## Aim of the exercise
Find the line below with "outside the image." and the line with "25: (460, 101, 1.86)". Output exactly those lines and everything between them, leaving out the pictures.

## Input records
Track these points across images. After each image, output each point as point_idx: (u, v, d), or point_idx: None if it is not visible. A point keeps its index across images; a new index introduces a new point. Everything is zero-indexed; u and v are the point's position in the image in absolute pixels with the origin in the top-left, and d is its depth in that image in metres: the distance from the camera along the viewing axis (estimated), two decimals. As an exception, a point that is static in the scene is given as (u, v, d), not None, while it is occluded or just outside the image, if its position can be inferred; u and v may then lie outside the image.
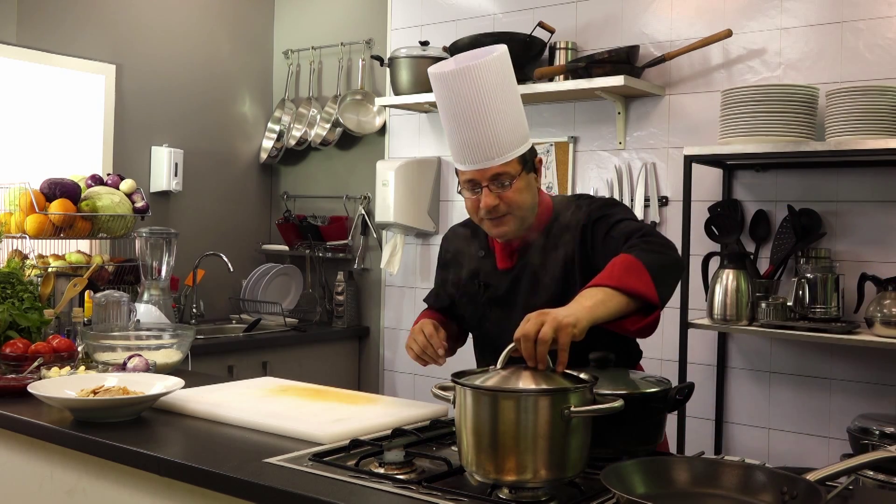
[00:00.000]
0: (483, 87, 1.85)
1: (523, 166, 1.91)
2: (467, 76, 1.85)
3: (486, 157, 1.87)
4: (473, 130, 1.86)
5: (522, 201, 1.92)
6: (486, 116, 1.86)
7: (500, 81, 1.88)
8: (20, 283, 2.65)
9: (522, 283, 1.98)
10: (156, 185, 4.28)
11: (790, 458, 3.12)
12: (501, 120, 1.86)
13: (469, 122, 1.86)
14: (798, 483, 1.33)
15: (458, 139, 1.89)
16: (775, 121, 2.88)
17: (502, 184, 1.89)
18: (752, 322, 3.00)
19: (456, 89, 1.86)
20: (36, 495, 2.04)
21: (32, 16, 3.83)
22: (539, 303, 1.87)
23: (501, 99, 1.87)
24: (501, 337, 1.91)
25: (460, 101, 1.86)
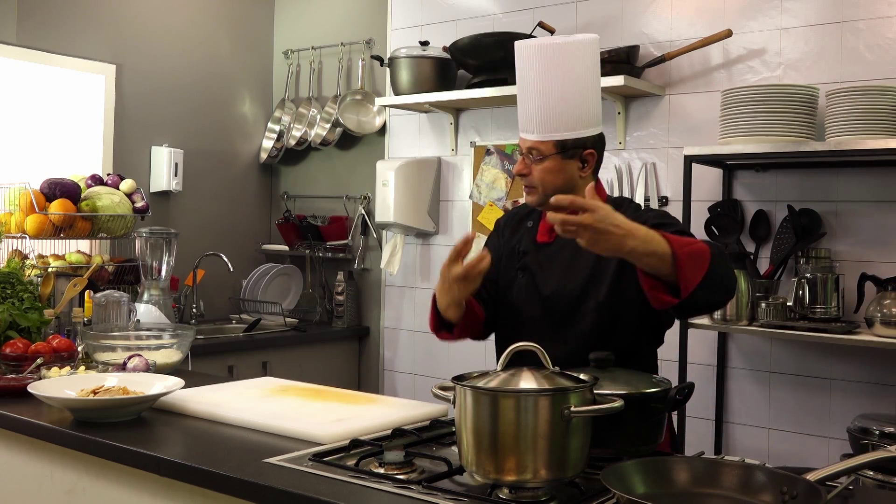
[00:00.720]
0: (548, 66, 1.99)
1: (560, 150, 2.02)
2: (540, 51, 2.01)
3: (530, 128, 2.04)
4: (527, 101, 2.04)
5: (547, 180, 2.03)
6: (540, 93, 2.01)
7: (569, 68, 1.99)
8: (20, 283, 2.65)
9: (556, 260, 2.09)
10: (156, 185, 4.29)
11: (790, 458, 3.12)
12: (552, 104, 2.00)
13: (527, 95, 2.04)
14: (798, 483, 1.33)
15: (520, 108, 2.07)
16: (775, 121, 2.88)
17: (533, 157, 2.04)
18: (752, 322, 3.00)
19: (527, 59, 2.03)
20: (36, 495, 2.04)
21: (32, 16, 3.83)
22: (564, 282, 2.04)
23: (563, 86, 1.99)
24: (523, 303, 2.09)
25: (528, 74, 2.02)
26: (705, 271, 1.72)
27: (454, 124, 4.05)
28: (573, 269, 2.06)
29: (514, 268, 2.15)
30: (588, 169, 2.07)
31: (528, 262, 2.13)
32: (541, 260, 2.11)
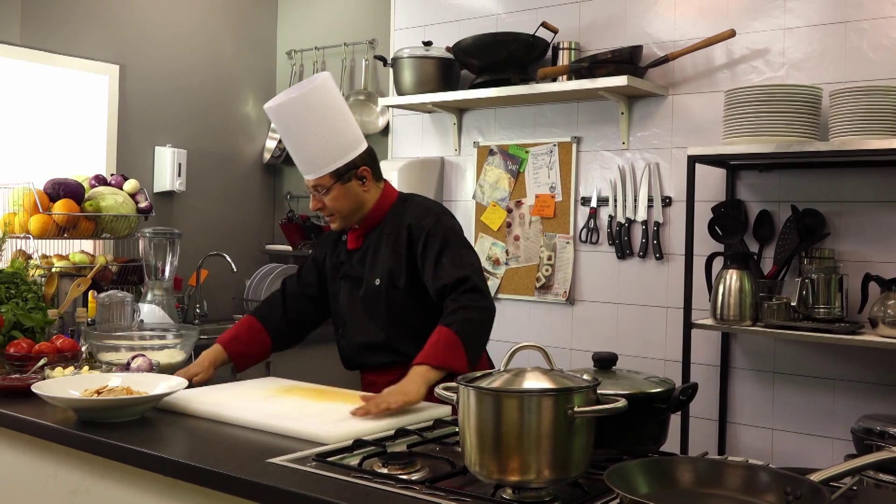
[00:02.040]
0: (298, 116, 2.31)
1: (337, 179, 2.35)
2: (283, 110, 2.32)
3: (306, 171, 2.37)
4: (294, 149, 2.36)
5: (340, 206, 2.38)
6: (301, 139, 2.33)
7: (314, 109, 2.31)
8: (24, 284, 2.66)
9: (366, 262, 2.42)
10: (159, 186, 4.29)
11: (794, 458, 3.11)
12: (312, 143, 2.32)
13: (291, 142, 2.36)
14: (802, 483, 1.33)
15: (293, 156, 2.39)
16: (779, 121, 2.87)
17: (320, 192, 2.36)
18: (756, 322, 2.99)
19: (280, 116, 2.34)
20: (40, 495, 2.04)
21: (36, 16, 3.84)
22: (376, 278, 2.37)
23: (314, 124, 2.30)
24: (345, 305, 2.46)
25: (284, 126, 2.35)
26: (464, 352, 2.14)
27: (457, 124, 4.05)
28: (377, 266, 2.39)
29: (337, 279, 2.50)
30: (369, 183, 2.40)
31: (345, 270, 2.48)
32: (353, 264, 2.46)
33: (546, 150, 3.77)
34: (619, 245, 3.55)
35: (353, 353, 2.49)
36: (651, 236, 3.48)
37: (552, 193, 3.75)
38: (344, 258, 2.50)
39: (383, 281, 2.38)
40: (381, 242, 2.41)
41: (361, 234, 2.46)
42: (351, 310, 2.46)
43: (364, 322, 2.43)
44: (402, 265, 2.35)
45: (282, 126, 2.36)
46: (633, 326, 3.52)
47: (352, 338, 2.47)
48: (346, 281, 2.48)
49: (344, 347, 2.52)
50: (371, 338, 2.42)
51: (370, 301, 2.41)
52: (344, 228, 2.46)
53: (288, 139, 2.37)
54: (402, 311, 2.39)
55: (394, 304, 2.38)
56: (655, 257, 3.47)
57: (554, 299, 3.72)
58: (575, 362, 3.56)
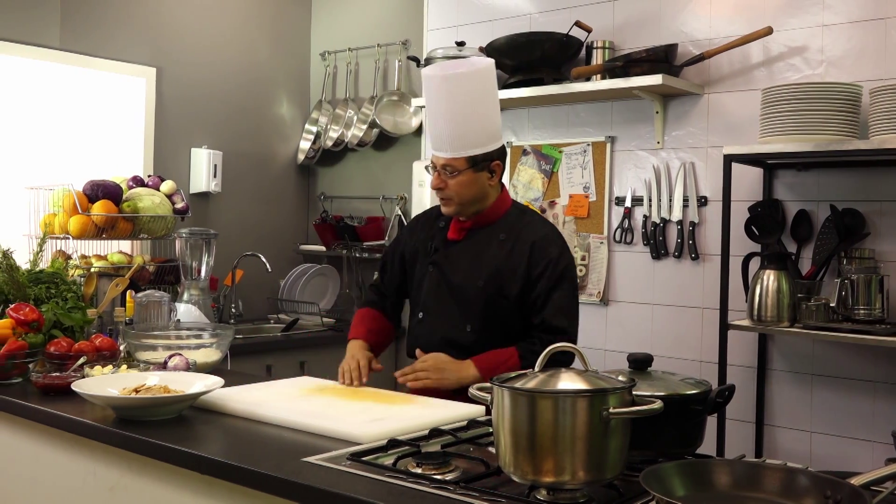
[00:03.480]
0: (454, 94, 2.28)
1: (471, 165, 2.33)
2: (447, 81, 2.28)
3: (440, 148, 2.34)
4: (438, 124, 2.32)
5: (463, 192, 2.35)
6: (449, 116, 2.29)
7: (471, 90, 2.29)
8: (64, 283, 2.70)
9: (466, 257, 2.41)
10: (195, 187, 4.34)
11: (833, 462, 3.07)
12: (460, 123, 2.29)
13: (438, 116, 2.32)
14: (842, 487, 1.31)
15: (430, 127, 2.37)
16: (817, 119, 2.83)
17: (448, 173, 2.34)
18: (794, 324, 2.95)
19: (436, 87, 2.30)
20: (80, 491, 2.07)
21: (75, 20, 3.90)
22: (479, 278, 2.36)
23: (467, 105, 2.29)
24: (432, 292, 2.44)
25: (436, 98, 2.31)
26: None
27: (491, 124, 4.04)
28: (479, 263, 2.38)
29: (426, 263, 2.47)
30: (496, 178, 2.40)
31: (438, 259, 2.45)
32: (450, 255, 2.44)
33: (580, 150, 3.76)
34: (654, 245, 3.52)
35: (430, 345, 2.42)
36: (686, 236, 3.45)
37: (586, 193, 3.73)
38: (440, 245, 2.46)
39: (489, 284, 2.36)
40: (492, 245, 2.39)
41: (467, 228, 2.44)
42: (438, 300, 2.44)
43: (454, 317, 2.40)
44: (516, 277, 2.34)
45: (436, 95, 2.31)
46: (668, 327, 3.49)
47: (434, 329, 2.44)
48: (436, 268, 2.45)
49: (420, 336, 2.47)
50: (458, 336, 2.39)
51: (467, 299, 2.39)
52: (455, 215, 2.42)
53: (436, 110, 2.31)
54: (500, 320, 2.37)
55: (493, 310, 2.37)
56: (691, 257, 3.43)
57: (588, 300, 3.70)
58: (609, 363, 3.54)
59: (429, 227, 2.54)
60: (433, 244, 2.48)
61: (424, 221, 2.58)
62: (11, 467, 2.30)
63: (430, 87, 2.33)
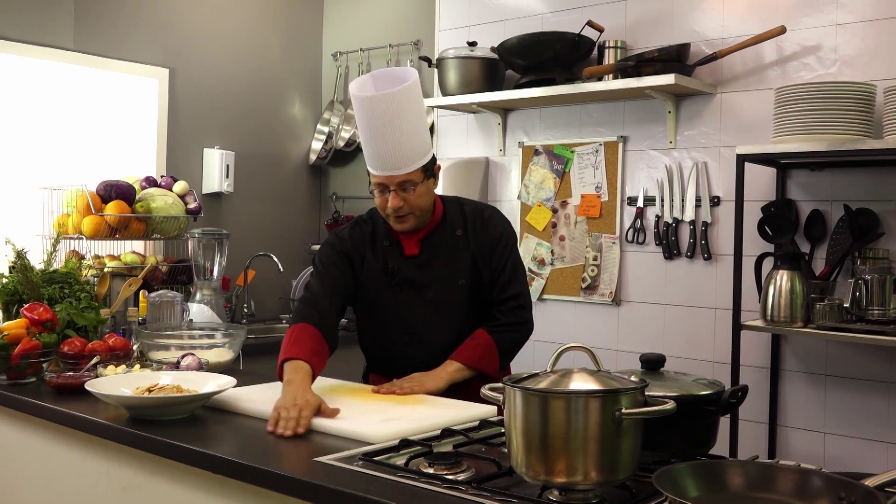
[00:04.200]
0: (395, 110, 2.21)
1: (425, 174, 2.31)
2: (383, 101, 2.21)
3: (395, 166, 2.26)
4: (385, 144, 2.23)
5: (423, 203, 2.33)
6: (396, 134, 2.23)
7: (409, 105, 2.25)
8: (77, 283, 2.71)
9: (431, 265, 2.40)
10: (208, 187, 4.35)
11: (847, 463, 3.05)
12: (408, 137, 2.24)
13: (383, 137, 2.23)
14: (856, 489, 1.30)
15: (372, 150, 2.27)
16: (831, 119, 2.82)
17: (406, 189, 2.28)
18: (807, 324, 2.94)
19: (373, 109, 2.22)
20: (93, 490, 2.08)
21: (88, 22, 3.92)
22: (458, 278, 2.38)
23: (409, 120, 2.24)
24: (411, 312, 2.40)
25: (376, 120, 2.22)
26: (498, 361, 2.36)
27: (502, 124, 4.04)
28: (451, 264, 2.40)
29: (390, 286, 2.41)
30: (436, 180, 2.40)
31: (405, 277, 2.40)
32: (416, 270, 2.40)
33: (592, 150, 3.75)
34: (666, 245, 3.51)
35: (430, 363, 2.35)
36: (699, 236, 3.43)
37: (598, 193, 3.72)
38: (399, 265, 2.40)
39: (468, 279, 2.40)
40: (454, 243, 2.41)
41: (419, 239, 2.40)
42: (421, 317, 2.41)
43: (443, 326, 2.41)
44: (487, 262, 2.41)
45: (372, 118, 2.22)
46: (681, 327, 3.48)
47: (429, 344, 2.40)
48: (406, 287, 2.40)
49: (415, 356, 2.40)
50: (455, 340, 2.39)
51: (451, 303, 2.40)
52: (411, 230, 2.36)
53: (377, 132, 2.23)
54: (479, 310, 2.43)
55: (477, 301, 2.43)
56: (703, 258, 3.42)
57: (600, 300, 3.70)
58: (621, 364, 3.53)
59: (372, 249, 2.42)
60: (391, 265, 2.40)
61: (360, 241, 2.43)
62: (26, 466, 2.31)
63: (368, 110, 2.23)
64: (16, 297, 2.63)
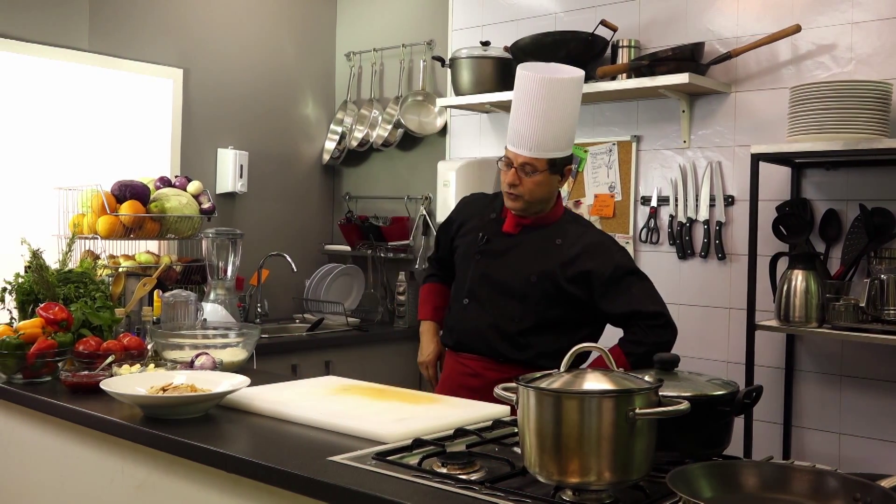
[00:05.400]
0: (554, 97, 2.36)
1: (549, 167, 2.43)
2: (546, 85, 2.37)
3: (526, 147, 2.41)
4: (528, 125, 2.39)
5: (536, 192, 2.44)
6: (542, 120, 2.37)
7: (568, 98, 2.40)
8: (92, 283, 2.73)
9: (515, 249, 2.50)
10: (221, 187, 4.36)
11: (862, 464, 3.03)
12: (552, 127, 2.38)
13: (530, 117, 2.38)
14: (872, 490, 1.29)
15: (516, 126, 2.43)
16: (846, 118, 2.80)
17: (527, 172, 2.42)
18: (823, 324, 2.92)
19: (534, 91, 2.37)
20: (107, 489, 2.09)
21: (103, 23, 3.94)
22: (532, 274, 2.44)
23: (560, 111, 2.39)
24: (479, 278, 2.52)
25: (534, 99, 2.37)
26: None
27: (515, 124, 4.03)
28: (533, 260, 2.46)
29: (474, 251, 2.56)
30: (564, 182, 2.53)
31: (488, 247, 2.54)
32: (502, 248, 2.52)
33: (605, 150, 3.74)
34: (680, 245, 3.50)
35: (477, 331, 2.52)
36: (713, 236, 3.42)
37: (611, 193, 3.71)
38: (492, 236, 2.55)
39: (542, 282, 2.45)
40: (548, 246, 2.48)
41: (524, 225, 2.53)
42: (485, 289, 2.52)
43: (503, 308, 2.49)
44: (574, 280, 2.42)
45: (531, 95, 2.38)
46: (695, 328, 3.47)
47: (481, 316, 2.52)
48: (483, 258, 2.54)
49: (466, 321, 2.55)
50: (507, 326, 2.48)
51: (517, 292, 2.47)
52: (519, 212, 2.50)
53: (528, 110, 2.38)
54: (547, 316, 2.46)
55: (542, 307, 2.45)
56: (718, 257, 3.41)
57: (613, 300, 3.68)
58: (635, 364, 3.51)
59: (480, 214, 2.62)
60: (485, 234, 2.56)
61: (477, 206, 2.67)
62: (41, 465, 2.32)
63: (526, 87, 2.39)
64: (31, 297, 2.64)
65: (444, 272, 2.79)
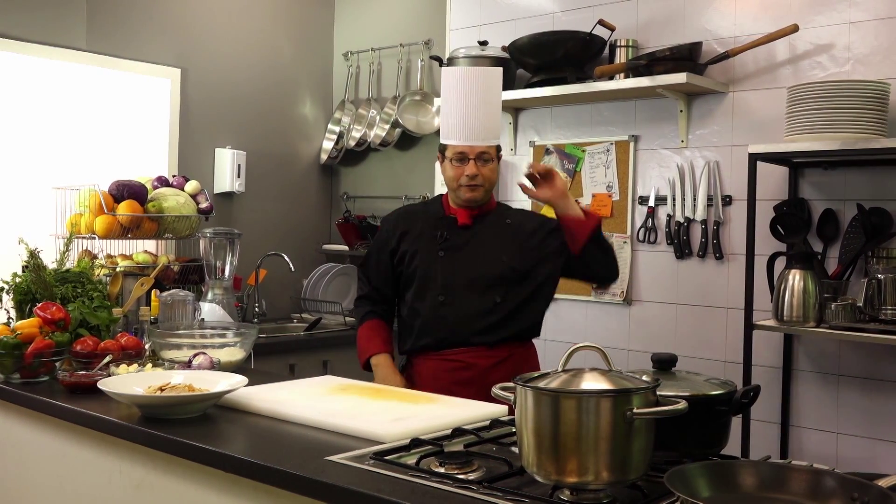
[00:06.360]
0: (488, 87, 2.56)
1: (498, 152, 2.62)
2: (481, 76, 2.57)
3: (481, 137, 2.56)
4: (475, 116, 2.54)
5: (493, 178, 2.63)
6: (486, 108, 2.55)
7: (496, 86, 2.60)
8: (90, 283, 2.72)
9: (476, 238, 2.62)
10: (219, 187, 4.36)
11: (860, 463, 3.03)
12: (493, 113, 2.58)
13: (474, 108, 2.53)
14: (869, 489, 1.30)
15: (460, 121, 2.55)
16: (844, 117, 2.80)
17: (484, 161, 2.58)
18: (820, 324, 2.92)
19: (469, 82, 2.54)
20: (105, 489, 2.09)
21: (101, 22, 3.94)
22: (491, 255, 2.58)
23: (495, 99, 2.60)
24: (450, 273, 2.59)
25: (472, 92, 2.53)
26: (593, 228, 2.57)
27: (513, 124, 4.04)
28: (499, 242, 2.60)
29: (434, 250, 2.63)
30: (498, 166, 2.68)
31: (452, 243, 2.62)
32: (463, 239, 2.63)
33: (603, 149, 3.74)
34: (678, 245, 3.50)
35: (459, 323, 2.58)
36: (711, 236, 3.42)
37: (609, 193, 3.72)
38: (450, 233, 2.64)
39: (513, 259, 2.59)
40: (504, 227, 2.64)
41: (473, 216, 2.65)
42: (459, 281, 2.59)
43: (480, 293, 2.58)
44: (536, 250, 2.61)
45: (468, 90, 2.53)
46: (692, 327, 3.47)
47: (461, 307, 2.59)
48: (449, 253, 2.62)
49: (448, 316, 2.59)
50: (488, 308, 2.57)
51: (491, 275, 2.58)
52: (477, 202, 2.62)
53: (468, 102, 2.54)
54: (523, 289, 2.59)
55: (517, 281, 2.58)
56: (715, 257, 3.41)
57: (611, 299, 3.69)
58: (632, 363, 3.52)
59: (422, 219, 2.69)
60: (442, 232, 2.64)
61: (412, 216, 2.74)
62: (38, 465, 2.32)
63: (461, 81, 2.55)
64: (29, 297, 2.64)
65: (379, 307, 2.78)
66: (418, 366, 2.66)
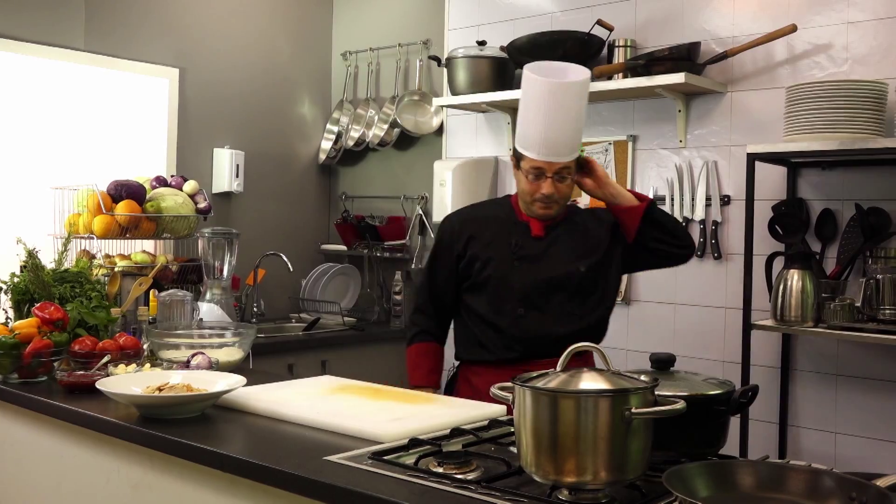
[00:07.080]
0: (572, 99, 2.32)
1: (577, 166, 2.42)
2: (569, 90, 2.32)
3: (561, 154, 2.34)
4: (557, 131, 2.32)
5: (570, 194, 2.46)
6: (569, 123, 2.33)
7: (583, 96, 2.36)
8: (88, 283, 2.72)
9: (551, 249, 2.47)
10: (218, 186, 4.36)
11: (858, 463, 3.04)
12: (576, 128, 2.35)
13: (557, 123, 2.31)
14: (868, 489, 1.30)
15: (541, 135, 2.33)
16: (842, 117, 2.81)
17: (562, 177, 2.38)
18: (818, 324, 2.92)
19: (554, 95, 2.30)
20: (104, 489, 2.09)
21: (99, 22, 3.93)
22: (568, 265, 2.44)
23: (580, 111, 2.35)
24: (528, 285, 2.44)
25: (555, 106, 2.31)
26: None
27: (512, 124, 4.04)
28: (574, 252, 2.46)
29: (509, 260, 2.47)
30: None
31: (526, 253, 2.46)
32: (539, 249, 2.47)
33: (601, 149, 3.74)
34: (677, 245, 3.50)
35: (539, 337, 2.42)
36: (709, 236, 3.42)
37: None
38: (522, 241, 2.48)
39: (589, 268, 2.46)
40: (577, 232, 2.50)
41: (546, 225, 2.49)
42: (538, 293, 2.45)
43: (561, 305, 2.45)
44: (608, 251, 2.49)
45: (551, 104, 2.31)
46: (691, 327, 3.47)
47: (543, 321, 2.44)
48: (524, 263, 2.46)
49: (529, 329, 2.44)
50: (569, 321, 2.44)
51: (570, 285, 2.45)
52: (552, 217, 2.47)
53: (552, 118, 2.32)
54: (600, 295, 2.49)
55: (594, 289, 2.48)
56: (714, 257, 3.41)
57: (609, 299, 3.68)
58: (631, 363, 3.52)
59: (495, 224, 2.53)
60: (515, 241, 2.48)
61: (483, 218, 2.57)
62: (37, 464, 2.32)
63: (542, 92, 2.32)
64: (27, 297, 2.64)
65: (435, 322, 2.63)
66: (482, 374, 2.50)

--

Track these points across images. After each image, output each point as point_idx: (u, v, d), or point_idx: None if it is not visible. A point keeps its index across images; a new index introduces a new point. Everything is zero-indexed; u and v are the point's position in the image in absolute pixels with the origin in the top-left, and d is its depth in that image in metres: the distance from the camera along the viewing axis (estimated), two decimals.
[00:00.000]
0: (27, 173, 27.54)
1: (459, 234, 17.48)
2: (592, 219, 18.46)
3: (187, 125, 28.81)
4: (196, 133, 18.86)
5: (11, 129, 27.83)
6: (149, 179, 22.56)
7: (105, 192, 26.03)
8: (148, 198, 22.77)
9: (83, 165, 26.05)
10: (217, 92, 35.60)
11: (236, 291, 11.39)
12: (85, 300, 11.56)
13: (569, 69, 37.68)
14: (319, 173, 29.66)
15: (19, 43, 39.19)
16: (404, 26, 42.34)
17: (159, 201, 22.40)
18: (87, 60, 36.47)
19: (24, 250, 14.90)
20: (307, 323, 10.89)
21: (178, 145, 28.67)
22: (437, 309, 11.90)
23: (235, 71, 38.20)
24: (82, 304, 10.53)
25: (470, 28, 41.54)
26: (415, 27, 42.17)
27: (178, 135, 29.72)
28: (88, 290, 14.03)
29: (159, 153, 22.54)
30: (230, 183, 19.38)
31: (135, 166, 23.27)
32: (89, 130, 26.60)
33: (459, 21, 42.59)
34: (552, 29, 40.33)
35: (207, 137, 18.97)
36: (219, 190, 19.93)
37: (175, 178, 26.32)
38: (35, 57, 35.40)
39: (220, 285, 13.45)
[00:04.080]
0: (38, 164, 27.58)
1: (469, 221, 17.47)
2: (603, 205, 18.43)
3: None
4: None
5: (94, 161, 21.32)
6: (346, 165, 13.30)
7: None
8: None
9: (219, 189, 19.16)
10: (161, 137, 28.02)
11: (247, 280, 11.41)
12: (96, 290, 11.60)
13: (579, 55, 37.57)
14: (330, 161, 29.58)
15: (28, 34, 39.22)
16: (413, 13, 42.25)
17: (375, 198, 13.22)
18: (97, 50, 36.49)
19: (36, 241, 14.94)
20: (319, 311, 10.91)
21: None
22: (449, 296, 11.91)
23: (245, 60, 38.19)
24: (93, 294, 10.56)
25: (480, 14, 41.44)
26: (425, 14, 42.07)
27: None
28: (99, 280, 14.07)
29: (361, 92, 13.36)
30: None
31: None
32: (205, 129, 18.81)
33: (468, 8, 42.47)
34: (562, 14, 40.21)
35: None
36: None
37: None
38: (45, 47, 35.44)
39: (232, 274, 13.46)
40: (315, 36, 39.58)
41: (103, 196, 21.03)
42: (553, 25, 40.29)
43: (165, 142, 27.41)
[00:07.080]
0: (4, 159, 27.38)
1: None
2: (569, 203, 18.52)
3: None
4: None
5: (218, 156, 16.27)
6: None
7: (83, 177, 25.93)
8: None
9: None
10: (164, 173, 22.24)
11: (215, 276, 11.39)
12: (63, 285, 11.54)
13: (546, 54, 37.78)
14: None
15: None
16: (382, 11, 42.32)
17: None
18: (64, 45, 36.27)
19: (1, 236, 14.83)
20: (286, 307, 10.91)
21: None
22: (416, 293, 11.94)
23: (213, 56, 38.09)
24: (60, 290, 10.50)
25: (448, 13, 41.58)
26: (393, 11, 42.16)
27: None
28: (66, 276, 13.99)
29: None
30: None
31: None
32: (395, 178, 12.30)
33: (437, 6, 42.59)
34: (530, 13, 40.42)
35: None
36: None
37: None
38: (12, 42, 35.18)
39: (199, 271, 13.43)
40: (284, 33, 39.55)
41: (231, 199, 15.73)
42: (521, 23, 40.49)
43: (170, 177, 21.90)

## Answer box
Track these points across images. After each image, output each point as point_idx: (u, v, d), or point_idx: None if it is not visible. A point keeps its index across images; a new index introduces a new point. Everything is zero-indexed; u and v are the point's position in the image in absolute pixels with the origin in the top-left, and d is its depth in that image in metres: the distance from the camera along the viewing axis (estimated), two decimals. As an exception, a point that is static in the scene is given as (u, v, d), not None, while it is occluded or just outside the image, if its position can be inferred; u and v may then lie outside the image.
[00:00.000]
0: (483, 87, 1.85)
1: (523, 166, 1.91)
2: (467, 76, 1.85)
3: (486, 157, 1.87)
4: (473, 130, 1.86)
5: (522, 201, 1.92)
6: (486, 116, 1.86)
7: (500, 81, 1.88)
8: (20, 283, 2.65)
9: (522, 283, 1.98)
10: (156, 185, 4.28)
11: (790, 458, 3.12)
12: (501, 120, 1.86)
13: (469, 122, 1.86)
14: (798, 483, 1.33)
15: (458, 139, 1.89)
16: (775, 121, 2.88)
17: (502, 184, 1.89)
18: (752, 322, 3.00)
19: (456, 89, 1.86)
20: (36, 495, 2.04)
21: (32, 16, 3.83)
22: (539, 303, 1.87)
23: (501, 99, 1.87)
24: (501, 337, 1.91)
25: (460, 101, 1.86)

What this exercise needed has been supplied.